Mathieu Laine, La Grande nurserie: en finir avec l'infantilisation des Français,
Jean-Claude Lattès, 2006

          Alors que la plupart de nos voisins ont fait le pari – réussi – du désengagement de l’État et de la confiance renouvelée dans le « bon sens » de chacun, nous basculons, à l’inverse, d’un État obèse et dépensier vers un État encore plus étouffant, jouant les marchands de peur, bombant le torse et répétant sans cesse « fais pas ci, fais pas ça! ». Va-t-on bientôt faire imprimer, sur nos barres chocolatées, que « le sucre fait grossir » ou, sur le fronton des maternités, que « naître fait mourir »? À quand les 100 euros d’amende pour avoir acheté trois pots de Nutella la même semaine, pour enrayer l’épidémie d’obésité? L’« envie de pénal », dénoncée par le regretté Philippe Muray, domine bel et bien les discours et étend son emprise, pour notre plus grand bien, sur des sphères de plus en plus privées.
 

« Cette spirale interventionniste et sécuritaire, véritable tyrannie de la précaution, brise les énergies individuelles, étouffe la croissance économique et anéantit l’esprit de responsabilité. »


          Cette spirale interventionniste et sécuritaire, véritable tyrannie de la précaution, brise les énergies individuelles, étouffe la croissance économique et anéantit l’esprit de responsabilité. En diabolisant le risque et en pénalisant l’effort, il incite à la démission, à l’inaction, au repli sur soi. Faire de la politique revient ainsi à gérer les caprices de citoyens traités depuis trop longtemps comme des enfants et se battant, à la porte du Parlement, pour obtenir un avantage, une subvention, un privilège. Nous sommes tous devenus des orphelins du risque, créanciers du grand débiteur universel, de cet État « assurance tout risque », qui crée à tour de bras des commissions, des comités de régulation, des fonds d’indemnisation, donnant l’illusion de l’action mais perpétuant des recettes archaïques et vaines. La Grande Nurserie, c’est ce système, le coeur mourant de l’« exception française », le moteur lancé à plein régime de l’éradication du risque et de l’infantilisation des citoyens.
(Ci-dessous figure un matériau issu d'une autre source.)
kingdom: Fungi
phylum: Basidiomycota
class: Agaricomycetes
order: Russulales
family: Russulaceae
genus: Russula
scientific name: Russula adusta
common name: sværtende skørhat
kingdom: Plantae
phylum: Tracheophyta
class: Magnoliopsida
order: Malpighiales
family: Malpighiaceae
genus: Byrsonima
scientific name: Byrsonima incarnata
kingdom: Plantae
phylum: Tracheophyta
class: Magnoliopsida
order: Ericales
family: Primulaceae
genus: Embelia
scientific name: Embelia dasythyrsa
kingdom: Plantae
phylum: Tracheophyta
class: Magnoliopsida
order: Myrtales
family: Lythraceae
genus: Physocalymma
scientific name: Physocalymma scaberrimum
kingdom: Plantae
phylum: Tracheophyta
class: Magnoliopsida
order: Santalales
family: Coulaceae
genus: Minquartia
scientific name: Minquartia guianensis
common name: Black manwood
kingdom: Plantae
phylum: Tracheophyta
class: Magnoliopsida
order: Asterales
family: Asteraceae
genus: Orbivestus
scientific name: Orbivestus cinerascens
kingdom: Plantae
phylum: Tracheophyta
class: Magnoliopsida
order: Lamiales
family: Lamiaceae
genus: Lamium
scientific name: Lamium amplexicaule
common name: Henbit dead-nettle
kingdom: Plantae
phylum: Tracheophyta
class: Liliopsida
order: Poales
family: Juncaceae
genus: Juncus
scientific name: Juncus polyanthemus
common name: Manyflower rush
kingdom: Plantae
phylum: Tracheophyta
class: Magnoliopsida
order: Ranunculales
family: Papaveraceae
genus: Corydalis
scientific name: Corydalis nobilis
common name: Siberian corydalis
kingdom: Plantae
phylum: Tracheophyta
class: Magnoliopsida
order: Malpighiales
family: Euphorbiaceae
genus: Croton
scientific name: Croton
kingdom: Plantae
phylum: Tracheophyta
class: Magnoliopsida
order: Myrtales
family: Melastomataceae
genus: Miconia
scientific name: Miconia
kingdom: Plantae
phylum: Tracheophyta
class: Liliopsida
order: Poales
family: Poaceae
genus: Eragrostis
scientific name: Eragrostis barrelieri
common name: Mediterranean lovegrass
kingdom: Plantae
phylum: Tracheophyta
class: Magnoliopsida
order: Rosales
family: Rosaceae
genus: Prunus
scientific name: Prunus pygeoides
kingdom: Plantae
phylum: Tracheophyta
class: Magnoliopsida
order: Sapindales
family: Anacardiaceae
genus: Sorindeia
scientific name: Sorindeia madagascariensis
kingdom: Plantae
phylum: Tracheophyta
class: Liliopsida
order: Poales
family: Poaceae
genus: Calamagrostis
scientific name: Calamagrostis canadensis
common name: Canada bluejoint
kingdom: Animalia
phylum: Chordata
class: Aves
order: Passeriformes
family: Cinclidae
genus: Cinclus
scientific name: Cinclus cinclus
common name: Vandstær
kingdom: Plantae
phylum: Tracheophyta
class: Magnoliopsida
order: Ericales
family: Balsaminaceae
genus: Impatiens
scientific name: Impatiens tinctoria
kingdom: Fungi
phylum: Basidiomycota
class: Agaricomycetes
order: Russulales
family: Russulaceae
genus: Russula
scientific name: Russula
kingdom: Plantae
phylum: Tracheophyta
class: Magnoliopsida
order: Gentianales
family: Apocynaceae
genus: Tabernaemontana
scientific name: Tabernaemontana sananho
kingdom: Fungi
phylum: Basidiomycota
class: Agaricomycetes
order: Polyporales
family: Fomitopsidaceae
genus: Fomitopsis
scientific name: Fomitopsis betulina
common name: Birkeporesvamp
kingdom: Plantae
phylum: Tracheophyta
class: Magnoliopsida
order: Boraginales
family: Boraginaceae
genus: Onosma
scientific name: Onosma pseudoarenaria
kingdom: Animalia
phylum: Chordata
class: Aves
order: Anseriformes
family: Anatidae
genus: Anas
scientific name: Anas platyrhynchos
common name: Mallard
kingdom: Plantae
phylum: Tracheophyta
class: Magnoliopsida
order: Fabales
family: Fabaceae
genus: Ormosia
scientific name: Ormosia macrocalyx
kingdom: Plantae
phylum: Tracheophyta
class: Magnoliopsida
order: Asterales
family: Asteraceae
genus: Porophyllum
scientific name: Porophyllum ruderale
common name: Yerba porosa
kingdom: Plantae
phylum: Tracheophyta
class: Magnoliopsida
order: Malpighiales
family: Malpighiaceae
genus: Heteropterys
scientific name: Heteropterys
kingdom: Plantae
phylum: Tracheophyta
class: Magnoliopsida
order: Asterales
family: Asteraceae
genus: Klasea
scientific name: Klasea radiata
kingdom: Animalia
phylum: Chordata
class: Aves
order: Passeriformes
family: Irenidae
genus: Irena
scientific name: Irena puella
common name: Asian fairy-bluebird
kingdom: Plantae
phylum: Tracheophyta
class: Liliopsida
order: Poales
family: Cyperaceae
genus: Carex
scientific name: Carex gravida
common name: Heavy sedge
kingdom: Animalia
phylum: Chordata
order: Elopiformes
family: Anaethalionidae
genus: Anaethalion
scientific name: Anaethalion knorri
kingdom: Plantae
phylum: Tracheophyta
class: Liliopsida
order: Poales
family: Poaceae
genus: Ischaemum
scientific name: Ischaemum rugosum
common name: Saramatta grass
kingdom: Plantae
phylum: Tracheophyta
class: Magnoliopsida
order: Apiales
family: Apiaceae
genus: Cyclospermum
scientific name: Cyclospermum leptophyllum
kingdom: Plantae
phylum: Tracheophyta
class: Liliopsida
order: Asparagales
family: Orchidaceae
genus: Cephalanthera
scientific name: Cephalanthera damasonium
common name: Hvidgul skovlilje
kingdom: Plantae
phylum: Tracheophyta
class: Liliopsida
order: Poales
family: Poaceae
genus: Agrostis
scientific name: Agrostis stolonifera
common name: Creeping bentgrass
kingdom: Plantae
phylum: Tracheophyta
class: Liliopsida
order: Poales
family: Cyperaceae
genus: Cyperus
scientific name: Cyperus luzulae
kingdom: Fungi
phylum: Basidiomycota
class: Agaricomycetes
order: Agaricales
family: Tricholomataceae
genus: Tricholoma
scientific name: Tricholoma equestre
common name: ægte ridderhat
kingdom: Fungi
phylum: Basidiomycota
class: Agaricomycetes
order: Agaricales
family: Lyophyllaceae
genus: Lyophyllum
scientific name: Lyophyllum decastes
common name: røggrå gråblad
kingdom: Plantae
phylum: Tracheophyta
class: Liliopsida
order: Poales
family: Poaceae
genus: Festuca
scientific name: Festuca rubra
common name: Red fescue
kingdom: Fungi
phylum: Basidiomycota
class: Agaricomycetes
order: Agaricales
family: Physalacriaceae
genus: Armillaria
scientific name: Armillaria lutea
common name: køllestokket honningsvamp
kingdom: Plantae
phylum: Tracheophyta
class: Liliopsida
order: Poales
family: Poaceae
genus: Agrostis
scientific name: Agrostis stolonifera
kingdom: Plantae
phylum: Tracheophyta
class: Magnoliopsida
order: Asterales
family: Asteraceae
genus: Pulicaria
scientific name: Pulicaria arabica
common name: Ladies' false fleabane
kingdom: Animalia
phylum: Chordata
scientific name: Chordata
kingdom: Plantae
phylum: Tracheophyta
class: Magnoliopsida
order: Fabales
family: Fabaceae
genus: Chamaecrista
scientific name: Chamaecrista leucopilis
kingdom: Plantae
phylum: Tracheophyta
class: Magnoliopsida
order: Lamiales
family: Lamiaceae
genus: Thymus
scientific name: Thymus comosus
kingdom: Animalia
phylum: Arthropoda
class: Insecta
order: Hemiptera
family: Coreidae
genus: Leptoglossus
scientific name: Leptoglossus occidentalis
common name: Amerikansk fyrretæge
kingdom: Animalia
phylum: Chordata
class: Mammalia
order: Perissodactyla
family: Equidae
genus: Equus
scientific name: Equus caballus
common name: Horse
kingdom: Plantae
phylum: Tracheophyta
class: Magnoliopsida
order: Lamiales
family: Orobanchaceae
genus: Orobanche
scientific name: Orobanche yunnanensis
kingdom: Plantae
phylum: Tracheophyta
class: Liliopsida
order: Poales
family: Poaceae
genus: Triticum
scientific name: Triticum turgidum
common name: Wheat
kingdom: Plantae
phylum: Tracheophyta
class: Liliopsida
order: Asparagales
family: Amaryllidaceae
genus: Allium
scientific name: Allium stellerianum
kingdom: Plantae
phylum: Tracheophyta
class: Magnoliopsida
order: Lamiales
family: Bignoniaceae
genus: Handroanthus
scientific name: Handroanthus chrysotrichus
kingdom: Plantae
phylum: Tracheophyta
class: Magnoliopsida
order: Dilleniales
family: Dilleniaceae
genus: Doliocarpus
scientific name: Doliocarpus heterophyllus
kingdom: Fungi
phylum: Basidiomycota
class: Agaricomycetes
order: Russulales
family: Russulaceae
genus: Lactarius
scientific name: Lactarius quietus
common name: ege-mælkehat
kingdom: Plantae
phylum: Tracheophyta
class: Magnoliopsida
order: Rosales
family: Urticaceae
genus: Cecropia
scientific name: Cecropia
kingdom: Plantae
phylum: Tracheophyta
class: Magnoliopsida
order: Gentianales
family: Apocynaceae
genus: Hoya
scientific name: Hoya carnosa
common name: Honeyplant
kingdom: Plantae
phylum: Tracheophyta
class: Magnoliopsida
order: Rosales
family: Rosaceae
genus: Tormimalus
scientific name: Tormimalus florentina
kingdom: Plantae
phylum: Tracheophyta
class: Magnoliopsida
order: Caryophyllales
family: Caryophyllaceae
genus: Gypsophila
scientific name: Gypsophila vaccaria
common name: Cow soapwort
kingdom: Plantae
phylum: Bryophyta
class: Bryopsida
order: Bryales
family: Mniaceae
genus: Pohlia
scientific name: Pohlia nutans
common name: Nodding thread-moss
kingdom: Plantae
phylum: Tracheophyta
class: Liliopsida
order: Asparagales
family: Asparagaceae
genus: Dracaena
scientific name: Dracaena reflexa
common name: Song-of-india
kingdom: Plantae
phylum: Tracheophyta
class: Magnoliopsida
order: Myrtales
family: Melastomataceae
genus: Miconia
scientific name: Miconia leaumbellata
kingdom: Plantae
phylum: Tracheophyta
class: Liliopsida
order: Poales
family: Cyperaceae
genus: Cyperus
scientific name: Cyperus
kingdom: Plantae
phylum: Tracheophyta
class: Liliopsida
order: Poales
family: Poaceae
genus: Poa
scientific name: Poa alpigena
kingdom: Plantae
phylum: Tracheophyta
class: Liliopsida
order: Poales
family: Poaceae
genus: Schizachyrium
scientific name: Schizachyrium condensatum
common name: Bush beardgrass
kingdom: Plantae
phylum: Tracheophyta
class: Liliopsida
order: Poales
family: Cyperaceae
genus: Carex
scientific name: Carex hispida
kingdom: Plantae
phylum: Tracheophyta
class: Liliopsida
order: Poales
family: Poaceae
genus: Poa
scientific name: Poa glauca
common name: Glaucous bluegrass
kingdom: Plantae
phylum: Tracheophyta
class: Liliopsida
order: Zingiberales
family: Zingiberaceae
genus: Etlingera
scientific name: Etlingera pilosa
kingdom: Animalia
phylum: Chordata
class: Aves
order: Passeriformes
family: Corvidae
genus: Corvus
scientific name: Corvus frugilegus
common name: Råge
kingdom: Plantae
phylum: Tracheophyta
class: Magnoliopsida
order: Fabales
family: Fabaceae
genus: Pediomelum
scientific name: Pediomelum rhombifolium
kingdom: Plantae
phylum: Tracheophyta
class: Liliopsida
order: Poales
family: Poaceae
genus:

          Mais c’est oublier que le risque, c’est la vie. Et qu’aujourd’hui, à force d’intervenir, c’est l’État lui-même qui devient le plus grand risque pour les Français. Car ce système, qui taxe tout ce qui bouge, nous dit qu’il ne faut pas boire, pas manger gras, pas fumer et qui définit arbitrairement le temps de travail et l’âge de la retraite, rend la liberté présumée coupable et brise les initiatives. Voilà sans doute pourquoi il a motivé l’émigration de plus de deux millions de talents (dont un million de jeunes), formés en France, mais inexorablement attirés vers des cieux plus cléments.

          L’avenir n’est cependant pas aussi sombre qu’on le dit. Le déclin n’est pas une fatalité, et il est grand temps de passer du constat pessimiste à l’action réformatrice et optimiste. Si l’État ne peut pas tout, nous avons tous à gagner de la responsabilisation. Et si l’on fait à nouveau confiance aux Français, si l’on a le courage de leur dire la vérité, nous redeviendrons très rapidement capables de relever l’ensemble des défis auxquels nous sommes confrontés. Tout les pays qui ont fait ce choix ont démontré que la croissance et l’emploi peuvent faire leur grand retour, et profiter à tous, y compris aux plus fragiles.

          Reprenons donc le contrôle de nos vies, croyons à nouveau en nous-mêmes, et troquons, avec confiance, notre « société de contrôle » pour une véritable « société de responsabilité ». Un seul mot d’ordre désormais: brisons les barreaux de la Grande Nurserie! Il est encore temps.

 

* Cet article a d'abord été publié dans La Tribune, le 8 mars 2006.